The accused have a right under the Constitution to review and challenge the evidence against them. In the modern world that evidence is in a digital format. It's completely reasonable that Luigi should have access to a computer to review the evidence against him. It doesn't need to have internet access and he doesn't necessarily need to have it in his cell. He can review the evidence in the prison library while supervised buy prison staff.
I want a laptop at Starbucks so I can review the two DMs from the girl who blocked me on OnlyFans.
The thing is, he has a right to review evidence that's going to be used against him. If that cannot feasibly be done with boxes of paper, because of jail policies, then a laptop may be necessary.

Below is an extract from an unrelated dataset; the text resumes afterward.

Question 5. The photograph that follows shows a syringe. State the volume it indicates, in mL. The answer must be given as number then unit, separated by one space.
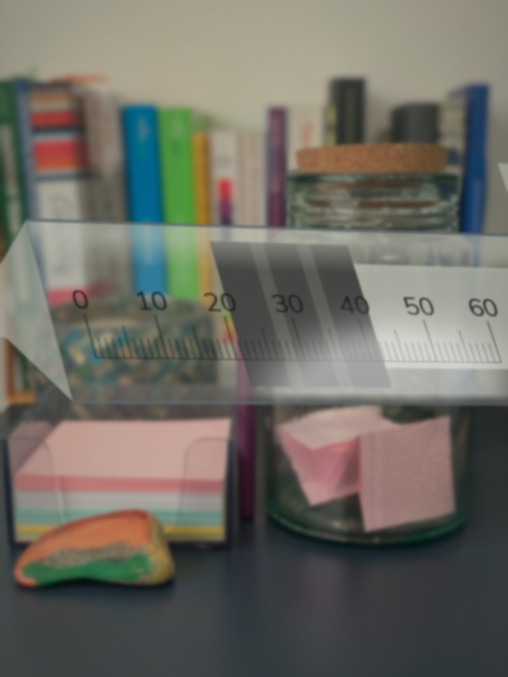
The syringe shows 21 mL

Either that or the prosecution needs to clarify that some of the papers they provided as a Brady requirement are not going to be used in court. Because that's what this really is. The prosecution wants to spam the defense with a ton of documents to keep secret which ones they actually plan on using, which ones they actually think might be exculpatory. And in general judges give prosecutors a lot of latitude to do this because you can't be sure what you're going to use until the case actually gets to trial. But there does become a point when it's absurd and I think 15,000 pages is around that point.
It would be really funny if they say no, but allow it in paper.
It's 15000 pages of evidence for his alibi
How can there be 15,000 pages of evidence?
Even massive engineering projects have fewer pages of total documentation than that.
What could they possibly have that's 15,000 of actual information and not just superfluous attachments?